I've only just noticed that the martins have flown
and their music has gone from the wire.
There’s still a good hour for the sun to go down,
but already I'm lighting the fire.
Under the low, golden light of the harvest moon, Harper dances in the cleared street. His foot pounds the familiar rhythm as his hands move like liquid over the strings of his lyre. Around him the townsfolk dance in wild spins and twirls, some laughing as they’re lifted into the air. It’s no stately ballroom like the ones he has described to you, but you’re almost sure no courtly airs could compare to the rough but steady steps of a country waltz.
And we welcomed the springtime, the martins and I.
Now October will find me alone.
There's a pain in a parting without a goodbye -
I’ve just noticed the martins have flown.
Golden lights gleam all around the square. Every inch of every building has been decorated with ribbons and streamers. Villagers of all ages bustle back and forth, arrayed in their brightest, most vibrant clothing. The work is finally done. For the rest of the year they will rest and let their walls protect them from the weight of Rhodena’s wrath. There will be song there, too, in the cold, and the warmth of friendly faces to invite you in from the snow. But the cold has not come yet. For now, the streets run gold with the fruits of the village's labor, and the air is alive with light.
Hear the high lonesome call as the wild geese pass o'er
like a freight train way up in the blue,
as the arrows of autumn to a far southern shore
are flying so straight and so true.
Harper’s eyes pass over you, then snap back. He grins and throws you a wink without losing his place. You don’t dance - you have never been much of a dancer - but you sway at the edge of the square as you hum along. The song is an old one. It is one of the first he played for you, back when he first explained to you what his place in this world was. He says it’s the best one he’s ever written. Every time you hear it anew, you can’t help but agree, even knowing better than anyone what it means.
And we're both birds of passage, the graylag and I,
for the journey is all we have known -
but the long winding road and the vast empty sky
will be there when the wild geese have flown.
He whisks off to join the dance.
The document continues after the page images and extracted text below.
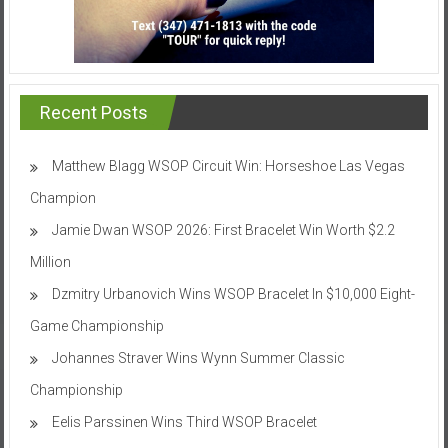
Recent Posts
Matthew Blagg WSOP Circuit Win: Horseshoe Las Vegas
Champion
Jamie Dwan WSOP 2026: First Bracelet Win Worth $2.2
Million
Dzmitry Urbanovich Wins WSOP Bracelet In $10,000 Eight-
Game Championship
Johannes Straver Wins Wynn Summer Classic
Championship
Eelis Parssinen Wins Third WSOP Bracelet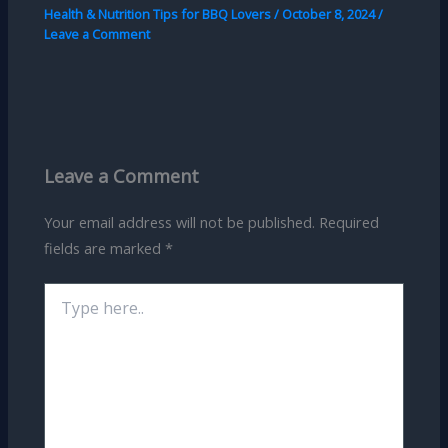
Health & Nutrition Tips for BBQ Lovers
/
October 8, 2024
/
Leave a Comment
Leave a Comment
Your email address will not be published.
Required
fields are marked
*
Type
here..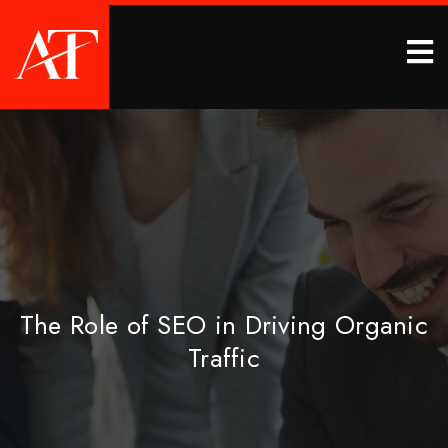
The Role of SEO in Driving Organic
Traffic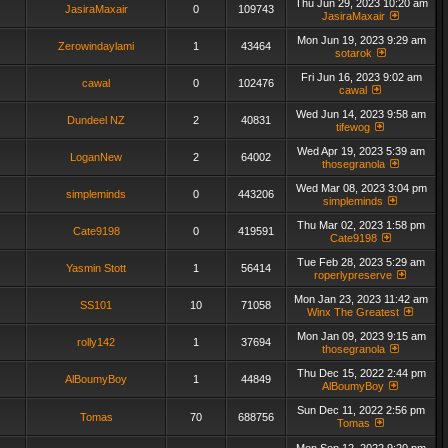
Thu Jun 29, 2023 10:20 am
JasiraMaxair
0
109743
JasiraMaxair
Mon Jun 19, 2023 9:29 am
Zerowindaylami
1
43464
sotarok
Fri Jun 16, 2023 9:02 am
cawal
0
102476
cawal
Wed Jun 14, 2023 9:58 am
Dundeel NZ
2
40831
tifewog
Wed Apr 19, 2023 5:39 am
LoganNew
2
64002
thosegranola
Wed Mar 08, 2023 3:04 pm
simpleminds
0
443206
simpleminds
Thu Mar 02, 2023 1:58 pm
Cate9198
0
419591
Cate9198
Tue Feb 28, 2023 5:29 am
Yasmin Stott
1
56414
roperlypreserve
Mon Jan 23, 2023 11:42 am
SS101
10
71058
Winx The Greatest
Mon Jan 09, 2023 9:15 am
rolly142
1
37694
thosegranola
Thu Dec 15, 2022 2:44 pm
AlBoumyBoy
1
44849
AlBoumyBoy
Sun Dec 11, 2022 2:56 pm
Tomas
70
688756
Tomas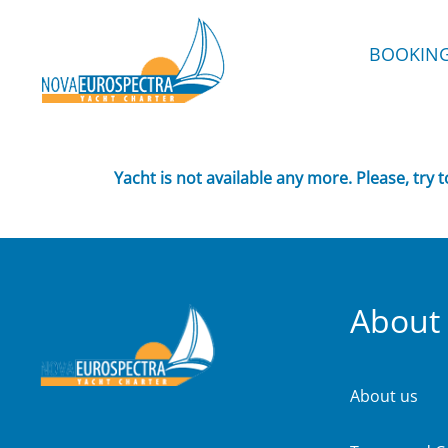
BOOKIN
Yacht is not available any more. Please, try 
About
About us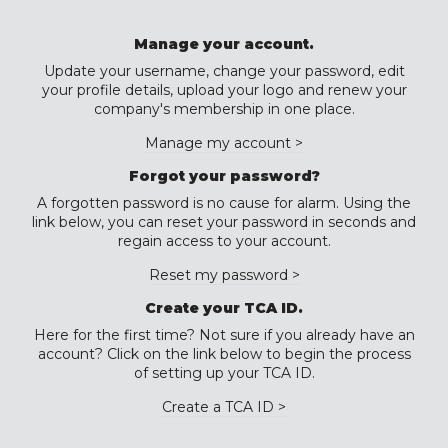
Manage your account.
Update your username, change your password, edit
your profile details, upload your logo and renew your
company's membership in one place.
Manage my account >
Forgot your password?
A forgotten password is no cause for alarm. Using the
link below, you can reset your password in seconds and
regain access to your account.
Reset my password >
Create your TCA ID.
Here for the first time? Not sure if you already have an
account? Click on the link below to begin the process
of setting up your TCA ID.
Create a TCA ID >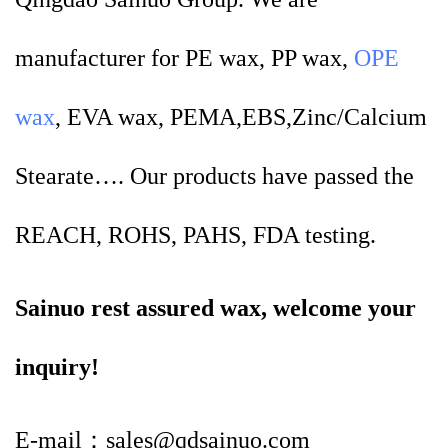
manufacturer for PE wax, PP wax,
OPE
wax
, EVA wax, PEMA,EBS,Zinc/Calcium
Stearate…. Our products have passed the
REACH, ROHS, PAHS, FDA testing.
Sainuo rest assured wax, welcome your
inquiry!
E-mail：sales@qdsainuo.com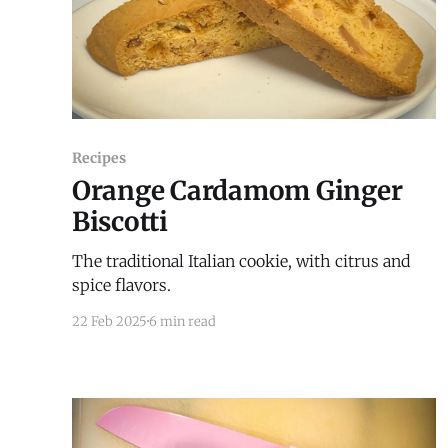
Recipes
Orange Cardamom Ginger
Biscotti
The traditional Italian cookie, with citrus and
spice flavors.
22 Feb 2025
6 min read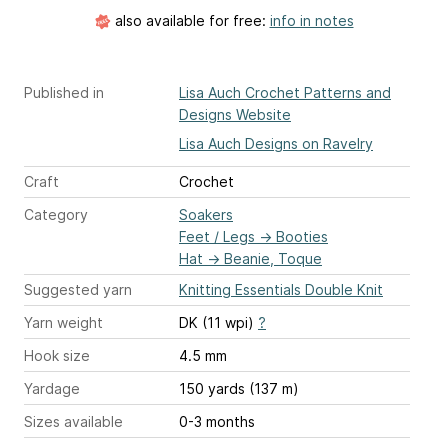
also available for free:
info in notes
Published in
Lisa Auch Crochet Patterns and
Designs Website
Lisa Auch Designs on Ravelry
Craft
Crochet
Category
Soakers
Feet / Legs
→
Booties
Hat
→
Beanie, Toque
Suggested yarn
Knitting Essentials Double Knit
Yarn weight
DK (11 wpi)
?
Hook size
4.5 mm
Yardage
150 yards (137 m)
Sizes available
0-3 months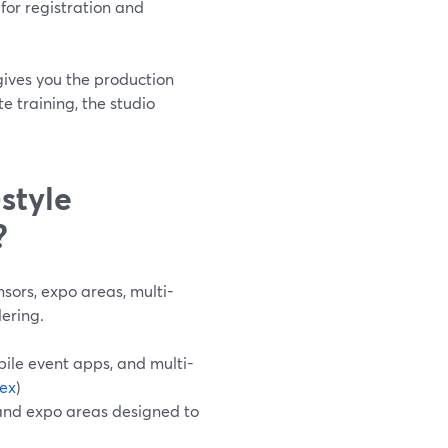
for registration and
ives you the production
te training, the studio
style
?
sors, expo areas, multi-
ering.
bile event apps, and multi-
ex
)
, and expo areas designed to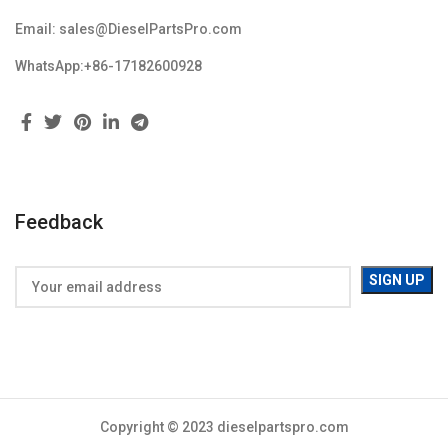
Email: sales@DieselPartsPro.com
WhatsApp:+86-17182600928
Feedback
Copyright © 2023 dieselpartspro.com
You have always envied the ease with which he carries his barn-side frame. He was forged with broad, brutal hands, made for crushing. For demolishing. For powering a blade through a blow that could fell any being of armored flesh. Yet he carries them with a carefulness even your slender hands can only dream of. His fingers dance up and down the strings of his lyre with ease, and he leaps into the round with the confident abandon of a river roaring over the familiar, exhilarating ledge of a waterfall.
And a starburst of chaffinches rise from the wind
and scatter like leaves on the air.
When the summer days end and the autumn begins
is a secret the trees never share.
He waited for you to ask.
You swore you wouldn’t, this time. You already know the answer - decades on, and it has never changed. It’s part of the cycle, after all. Part of the rolling wheel of the year. Part of the dance that leads him to your pastures every spring, and leads to the inevitable at the end of every fall. But the purple beams of his eyes drilled into the backs of your shoulders as you packed your things for the harvest festival, and you know your place in the cycle just as well as he does.
And we'll lean to the leeward, the tall pines and I
when the northerlies cut to the bone,
and the birch and the willow and ash heave a sigh
when the last summer breezes have blown.
Your father taught you strength of will, but your mother taught you when to bend. That was what won, in the end. As the two of you stepped out the door of your tiny shepherd’s hut, you reached out to Harper, wrapping a hand around his wrist.
As the dance of the seasons goes ‘round and around,
there's a time for all nature to rest,
when the green summer pastures have faded to brown
and the forest with color is blessed.
The sheep are in their winter pastures now. The hounds have all been fed and are at rest inside the warm walls of what will be your home for the season. The sprawling farm fields between you and the village lay barren. They have been stripped of their harvest - a harvest that will keep the people you serve and live with and love alive, but has left an open wound on the land, one that will remain raw beneath the bandage of winter’s first snow.
“You know I can’t stay,” he says quietly. “But you know I’m glad you always ask, right?”
We'll waltz into winter, the autumn and I,
in a flurry of russet and gold
and the swirl of the snowflakes falling down from the sky
while we watch her white blanket unfold.
He is larger than life, swinging like a bird on the wing among the small, hardy human and dwarven figures around him. His cloak swings outward like amethyst wings as he glides in and out of the dance, and you know you will keep asking him to stay, as long as he keeps coming back.
He will not come back this time.
You don’t know that yet.
We'll waltz into winter, my sweetheart and I,
in the warmth of the love we have known,
and give thanks for another good year that's rolled by
while the closer together we’ve grown.